Columbine Massacre Memorial Planned

Tue April 15, 2003 - National Edition

LITTLETON, Colo. (AP) Families of the 13 people gunned down in the Columbine High School massacre unveiled plans for a memorial last week that will be built not far from the school itself.

The $3 million memorial will be located in Clement Park, next to the school, and each parent is helping to design an individual memorial to their child, the families said during a news conference.

Parents hope construction can be completed in time for the fifth anniversary of the attack next year.

"The appropriate way to honor them, remember them and pass on their stories is through a permanent memorial that shares some details about their individual lives," said Bob Curnow, whose son, Steven, was killed in the 1999 attack.

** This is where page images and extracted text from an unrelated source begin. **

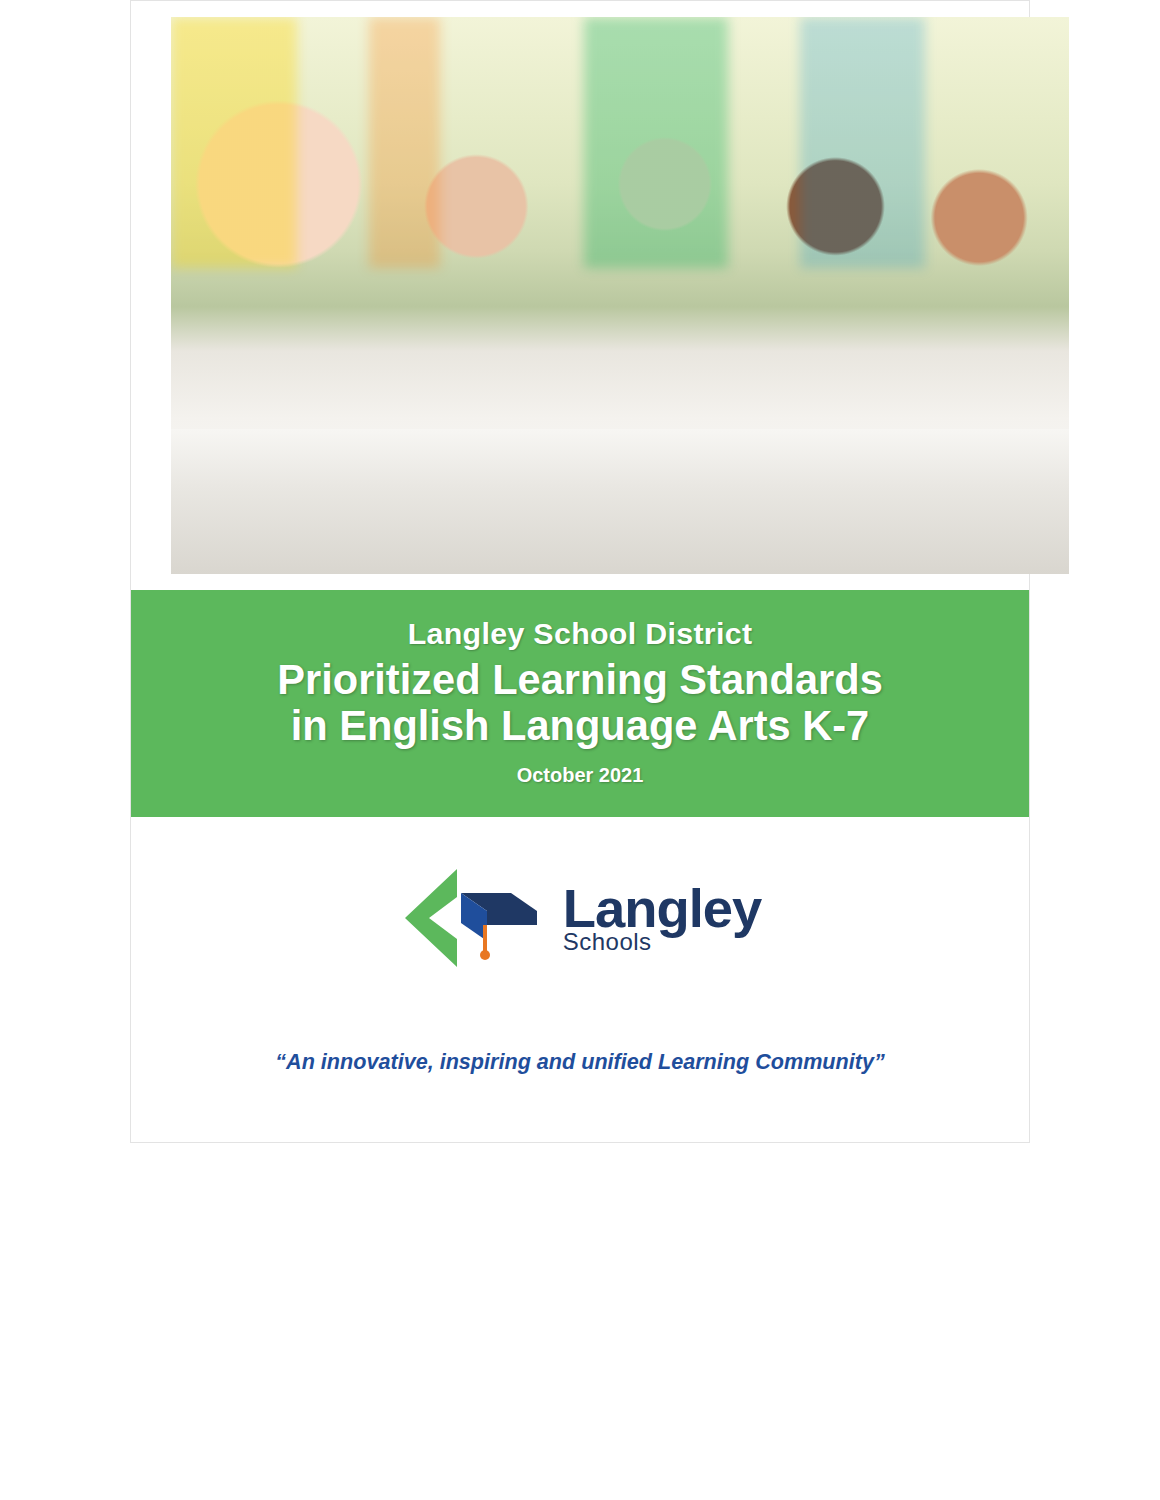Five elementary school students writing at a classroom table.
Langley School District
Prioritized Learning Standards
in English Language Arts K-7
October 2021
Langley
Schools
“An innovative, inspiring and unified Learning Community”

Teenagers Eric Harris and Dylan Klebold stormed the suburban high school with guns and pipe bombs. They gunned down a teacher and 12 fellow students before killing themselves in the school library.

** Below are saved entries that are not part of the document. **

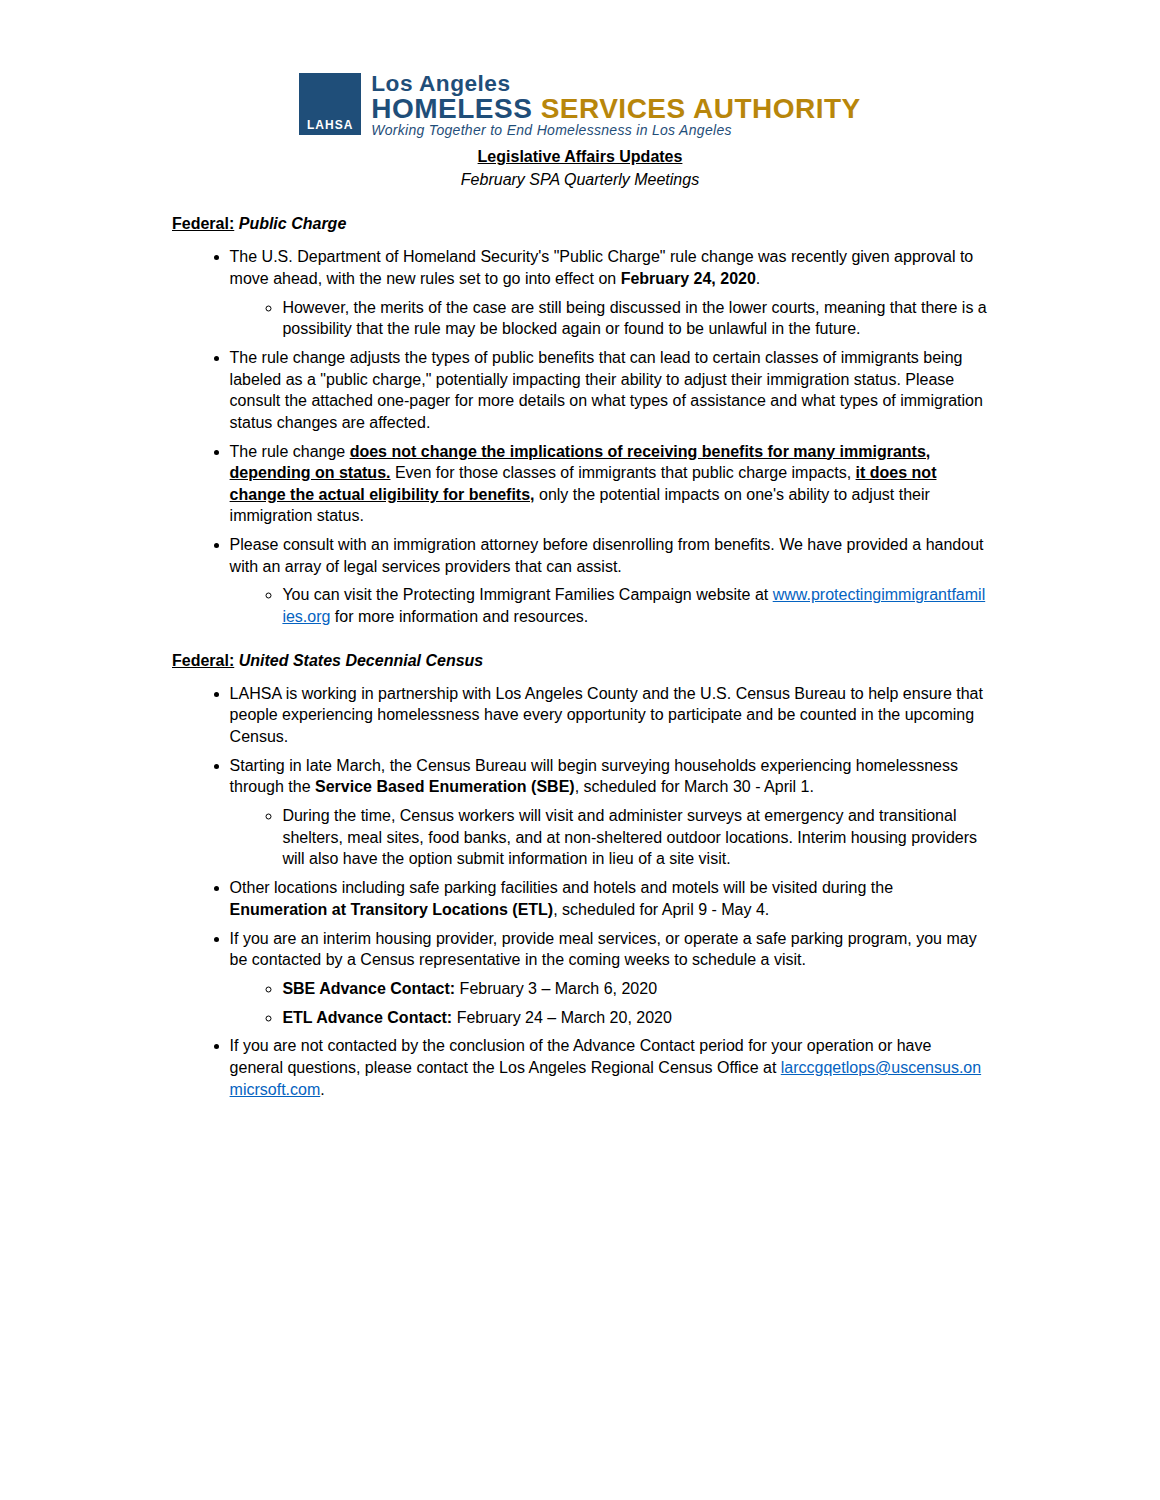LAHSA
Los Angeles
HOMELESS SERVICES AUTHORITY
Working Together to End Homelessness in Los Angeles
Legislative Affairs Updates
February SPA Quarterly Meetings
Federal: Public Charge
The U.S. Department of Homeland Security's "Public Charge" rule change was recently given approval to move ahead, with the new rules set to go into effect on February 24, 2020.
However, the merits of the case are still being discussed in the lower courts, meaning that there is a possibility that the rule may be blocked again or found to be unlawful in the future.
The rule change adjusts the types of public benefits that can lead to certain classes of immigrants being labeled as a "public charge," potentially impacting their ability to adjust their immigration status. Please consult the attached one-pager for more details on what types of assistance and what types of immigration status changes are affected.
The rule change does not change the implications of receiving benefits for many immigrants, depending on status. Even for those classes of immigrants that public charge impacts, it does not change the actual eligibility for benefits, only the potential impacts on one's ability to adjust their immigration status.
Please consult with an immigration attorney before disenrolling from benefits. We have provided a handout with an array of legal services providers that can assist.
You can visit the Protecting Immigrant Families Campaign website at www.protectingimmigrantfamilies.org for more information and resources.
Federal: United States Decennial Census
LAHSA is working in partnership with Los Angeles County and the U.S. Census Bureau to help ensure that people experiencing homelessness have every opportunity to participate and be counted in the upcoming Census.
Starting in late March, the Census Bureau will begin surveying households experiencing homelessness through the Service Based Enumeration (SBE), scheduled for March 30 - April 1.
During the time, Census workers will visit and administer surveys at emergency and transitional shelters, meal sites, food banks, and at non-sheltered outdoor locations. Interim housing providers will also have the option submit information in lieu of a site visit.
Other locations including safe parking facilities and hotels and motels will be visited during the Enumeration at Transitory Locations (ETL), scheduled for April 9 - May 4.
If you are an interim housing provider, provide meal services, or operate a safe parking program, you may be contacted by a Census representative in the coming weeks to schedule a visit.
SBE Advance Contact: February 3 – March 6, 2020
ETL Advance Contact: February 24 – March 20, 2020
If you are not contacted by the conclusion of the Advance Contact period for your operation or have general questions, please contact the Los Angeles Regional Census Office at larccgqetlops@uscensus.onmicrsoft.com.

The memorial will cover an acre. Donations will pay for the construction and nearly $600,000 has been raised in cash, pledges and offers of labor or materials.

The circular memorial will stand between two hills, both to keep it private and avoid interfering with school activities. It will have 12-foot high stone walls and an inside ring of remembrance, which will feature tributes written by the victims’ families.

Walls with running water will mute noise from the nearby park and school. Trees will provide shade.

The family of slain student Kelly Fleming has started writing the text for her spot: "She was the usual teenager in 1999, shopping, talking on the phone, hanging out at the mail. Her favorite band of the moment was N’Sync. Her movie was ’Titanic,’ and she was carrying a torch for Mr. Leonardo DiCaprio."

Brian Rohrbough, father of slain student Danny Rohrbough, said plans for the memorial had been sidetracked by lawsuits against the school and law enforcement officials. Parents also have tried to determine why the plans of the gunmen had not been detected in time to prevent the attack.

"This is as soon as the memorial could be done. It’s not too late," said Rohrbough.